Exercise directions: Nothing below is to be printed except the lines between the line holding "(550, 490) none" and the line holding "(452, 766) none", inclusive, each exactly as it appears.

Extracted data:
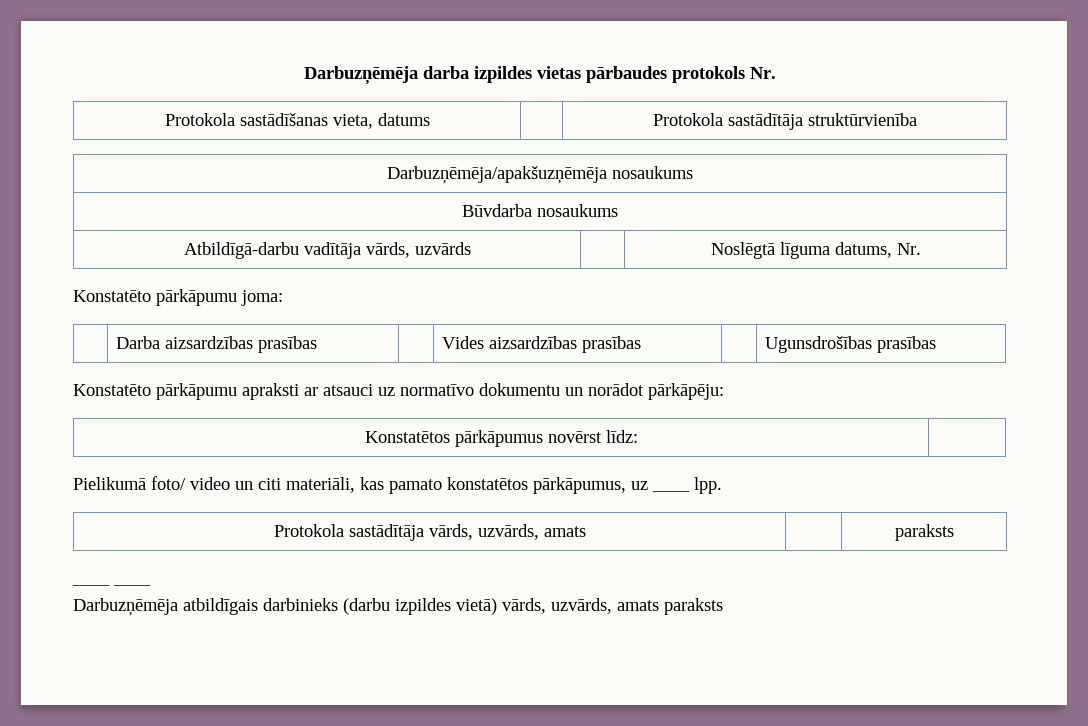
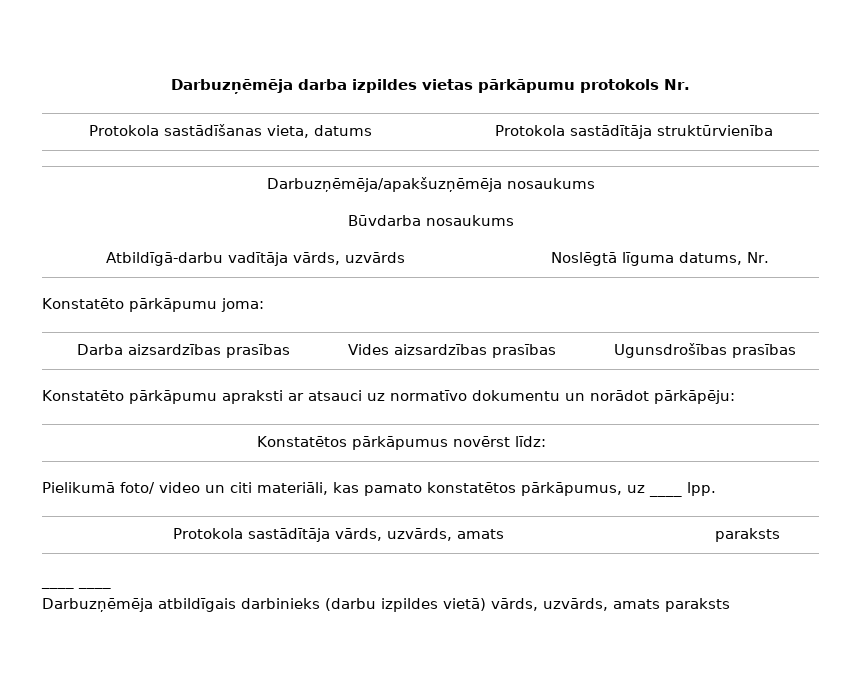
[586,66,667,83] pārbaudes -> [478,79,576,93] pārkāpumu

...

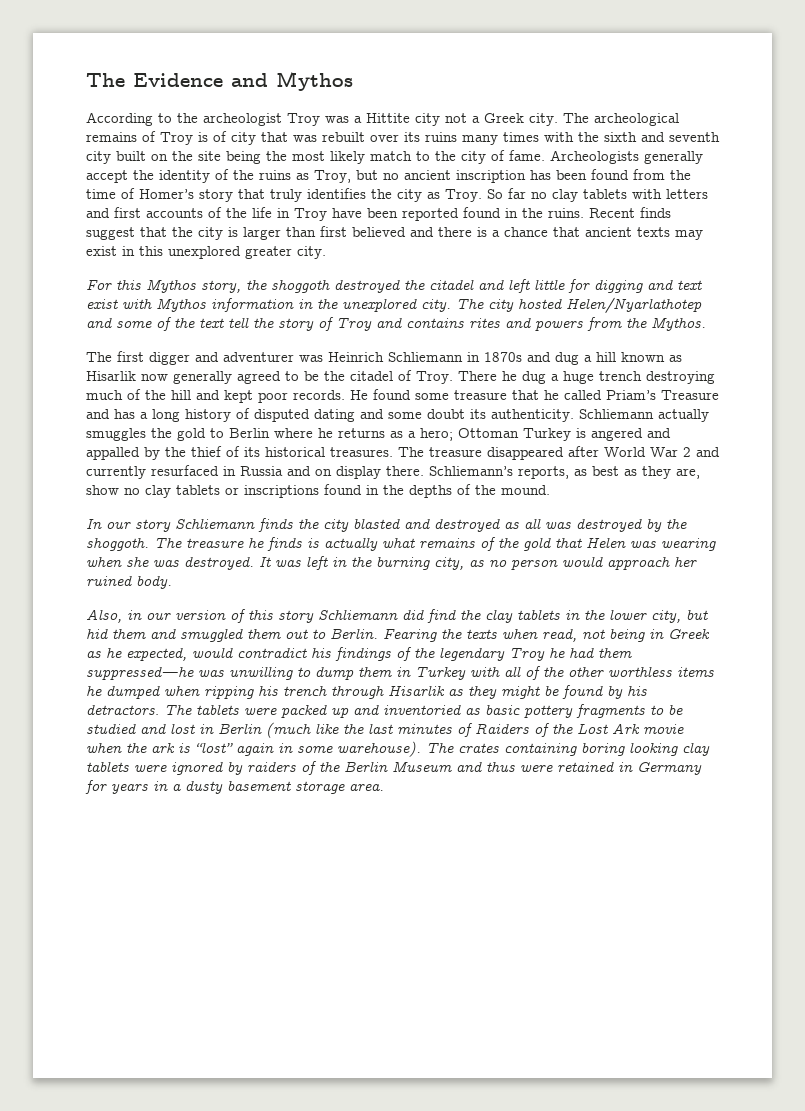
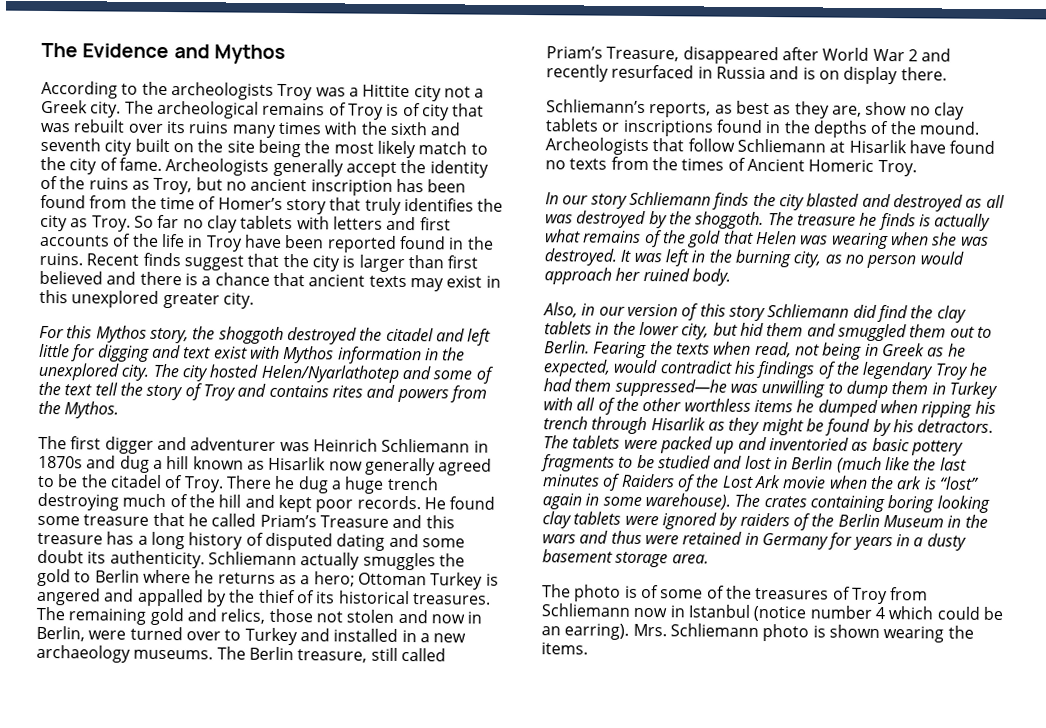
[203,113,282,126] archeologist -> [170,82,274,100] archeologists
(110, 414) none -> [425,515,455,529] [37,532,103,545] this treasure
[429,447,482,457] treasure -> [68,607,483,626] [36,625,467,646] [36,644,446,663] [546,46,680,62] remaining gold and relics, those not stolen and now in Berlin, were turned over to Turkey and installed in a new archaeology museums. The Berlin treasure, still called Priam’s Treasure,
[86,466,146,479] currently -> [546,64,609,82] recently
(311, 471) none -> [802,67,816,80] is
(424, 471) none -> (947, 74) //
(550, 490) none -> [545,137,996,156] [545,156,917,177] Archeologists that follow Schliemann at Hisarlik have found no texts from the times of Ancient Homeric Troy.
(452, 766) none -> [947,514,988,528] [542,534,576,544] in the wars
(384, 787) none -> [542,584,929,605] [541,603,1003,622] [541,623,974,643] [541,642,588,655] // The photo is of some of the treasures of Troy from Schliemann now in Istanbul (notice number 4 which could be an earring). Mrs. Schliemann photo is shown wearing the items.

* * *

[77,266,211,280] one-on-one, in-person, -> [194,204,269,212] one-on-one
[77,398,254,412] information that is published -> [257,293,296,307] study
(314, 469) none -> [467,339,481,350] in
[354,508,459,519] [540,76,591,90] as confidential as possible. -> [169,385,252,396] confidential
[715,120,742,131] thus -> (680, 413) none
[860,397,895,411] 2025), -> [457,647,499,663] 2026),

Answer to the exercise:
(550, 490) none -> [545,137,996,156] [545,156,917,177] Archeologists that follow Schliemann at Hisarlik have found no texts from the times of Ancient Homeric Troy.
(452, 766) none -> [947,514,988,528] [542,534,576,544] in the wars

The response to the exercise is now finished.